## What the task requires
Where in the data does the word "wrist" appear? Find those lines and copy them.
+ + +
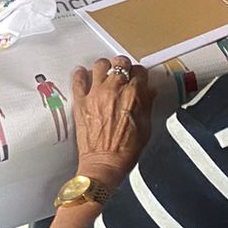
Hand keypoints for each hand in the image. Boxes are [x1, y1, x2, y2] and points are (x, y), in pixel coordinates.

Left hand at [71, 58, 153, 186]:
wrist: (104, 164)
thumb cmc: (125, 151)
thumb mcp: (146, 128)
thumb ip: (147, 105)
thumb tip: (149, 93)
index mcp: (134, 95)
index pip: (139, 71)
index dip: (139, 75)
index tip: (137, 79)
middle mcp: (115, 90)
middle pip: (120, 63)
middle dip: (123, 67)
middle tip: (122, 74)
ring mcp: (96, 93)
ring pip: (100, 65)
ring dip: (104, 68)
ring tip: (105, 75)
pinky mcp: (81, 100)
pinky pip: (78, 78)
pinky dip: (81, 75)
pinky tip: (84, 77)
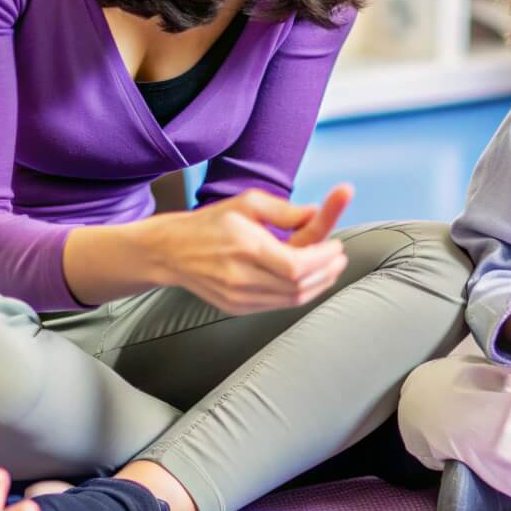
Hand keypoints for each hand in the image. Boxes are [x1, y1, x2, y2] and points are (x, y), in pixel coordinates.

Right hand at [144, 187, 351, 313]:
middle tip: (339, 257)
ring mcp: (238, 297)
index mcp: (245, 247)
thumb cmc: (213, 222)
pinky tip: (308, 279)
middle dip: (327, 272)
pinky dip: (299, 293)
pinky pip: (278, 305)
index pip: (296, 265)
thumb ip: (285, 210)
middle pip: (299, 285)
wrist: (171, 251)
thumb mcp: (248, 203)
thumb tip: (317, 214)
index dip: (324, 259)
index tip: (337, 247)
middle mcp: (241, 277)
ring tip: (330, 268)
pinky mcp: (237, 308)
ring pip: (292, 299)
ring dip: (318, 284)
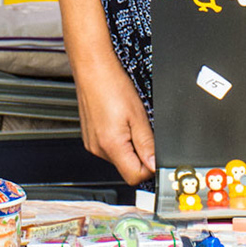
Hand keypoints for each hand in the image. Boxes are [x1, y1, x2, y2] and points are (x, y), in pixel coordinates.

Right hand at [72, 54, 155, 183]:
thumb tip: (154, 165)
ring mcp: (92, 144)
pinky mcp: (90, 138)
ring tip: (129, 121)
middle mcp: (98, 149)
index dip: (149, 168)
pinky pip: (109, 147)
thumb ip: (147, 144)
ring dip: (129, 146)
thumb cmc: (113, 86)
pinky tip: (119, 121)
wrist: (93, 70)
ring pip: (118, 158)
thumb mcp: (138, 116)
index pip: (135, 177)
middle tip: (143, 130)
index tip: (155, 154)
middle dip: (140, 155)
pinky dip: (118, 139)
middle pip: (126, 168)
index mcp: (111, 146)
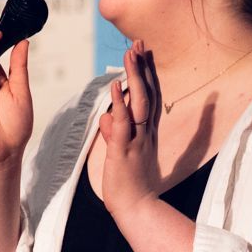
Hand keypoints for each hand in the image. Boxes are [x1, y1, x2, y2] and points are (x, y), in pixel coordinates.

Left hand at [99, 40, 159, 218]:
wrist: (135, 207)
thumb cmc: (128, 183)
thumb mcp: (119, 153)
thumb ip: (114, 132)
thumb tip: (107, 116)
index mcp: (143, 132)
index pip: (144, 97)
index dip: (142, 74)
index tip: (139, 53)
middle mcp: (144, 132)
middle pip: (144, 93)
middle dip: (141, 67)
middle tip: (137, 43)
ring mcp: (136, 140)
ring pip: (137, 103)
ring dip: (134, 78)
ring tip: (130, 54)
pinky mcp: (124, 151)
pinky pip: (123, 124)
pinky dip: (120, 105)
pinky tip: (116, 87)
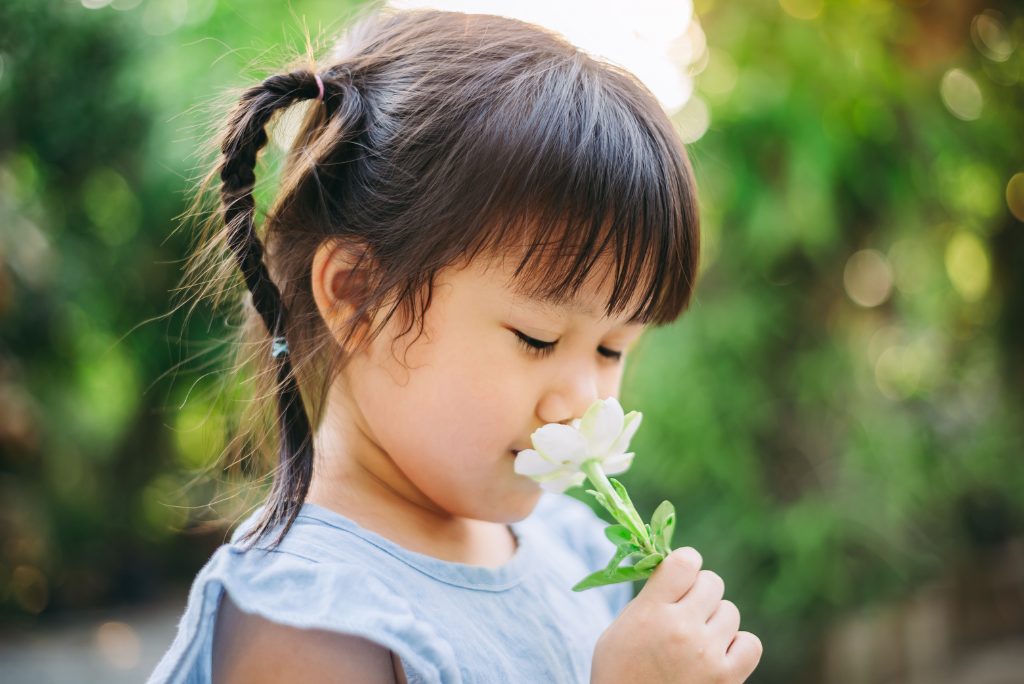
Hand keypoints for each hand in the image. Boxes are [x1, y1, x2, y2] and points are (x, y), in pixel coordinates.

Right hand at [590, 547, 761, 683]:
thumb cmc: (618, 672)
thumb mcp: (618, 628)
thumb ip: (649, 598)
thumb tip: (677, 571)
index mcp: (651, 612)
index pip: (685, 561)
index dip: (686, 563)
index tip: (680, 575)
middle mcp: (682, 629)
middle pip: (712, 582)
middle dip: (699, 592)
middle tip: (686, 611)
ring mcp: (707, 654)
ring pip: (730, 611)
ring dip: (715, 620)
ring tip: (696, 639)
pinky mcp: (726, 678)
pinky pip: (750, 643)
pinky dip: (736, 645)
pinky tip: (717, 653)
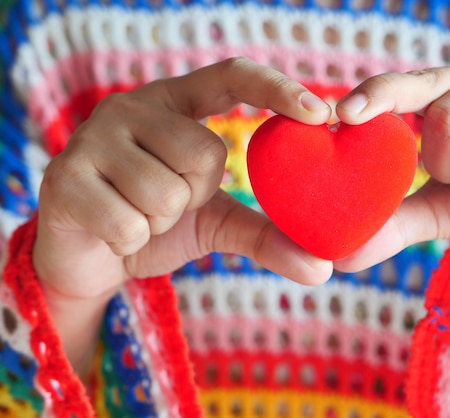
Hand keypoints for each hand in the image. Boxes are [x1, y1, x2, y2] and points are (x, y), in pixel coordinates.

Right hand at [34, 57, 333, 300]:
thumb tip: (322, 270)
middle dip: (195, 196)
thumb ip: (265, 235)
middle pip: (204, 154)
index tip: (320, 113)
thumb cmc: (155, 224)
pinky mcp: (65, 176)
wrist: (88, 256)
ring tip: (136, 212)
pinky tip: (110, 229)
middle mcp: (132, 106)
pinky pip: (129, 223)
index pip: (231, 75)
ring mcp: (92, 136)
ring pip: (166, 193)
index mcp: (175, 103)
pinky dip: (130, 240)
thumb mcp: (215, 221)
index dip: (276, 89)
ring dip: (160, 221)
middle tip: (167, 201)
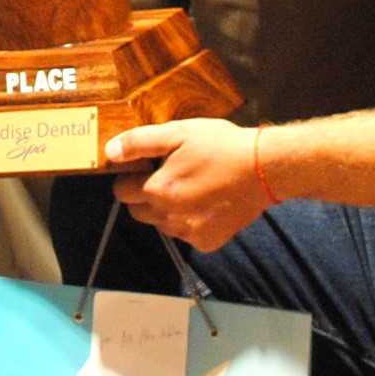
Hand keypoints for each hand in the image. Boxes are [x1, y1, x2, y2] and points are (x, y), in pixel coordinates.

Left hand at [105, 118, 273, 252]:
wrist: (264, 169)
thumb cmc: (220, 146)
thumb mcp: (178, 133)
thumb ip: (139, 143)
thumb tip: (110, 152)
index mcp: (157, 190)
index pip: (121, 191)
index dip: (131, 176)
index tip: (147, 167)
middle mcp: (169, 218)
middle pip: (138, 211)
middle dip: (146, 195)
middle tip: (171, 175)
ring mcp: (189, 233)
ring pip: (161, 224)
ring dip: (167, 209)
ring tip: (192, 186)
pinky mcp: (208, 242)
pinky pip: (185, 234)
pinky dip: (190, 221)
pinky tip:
+ + +
## Solution below
wrist: (104, 164)
wrist: (171, 251)
wrist: (93, 70)
wrist: (135, 207)
wrist: (88, 256)
wrist: (264, 169)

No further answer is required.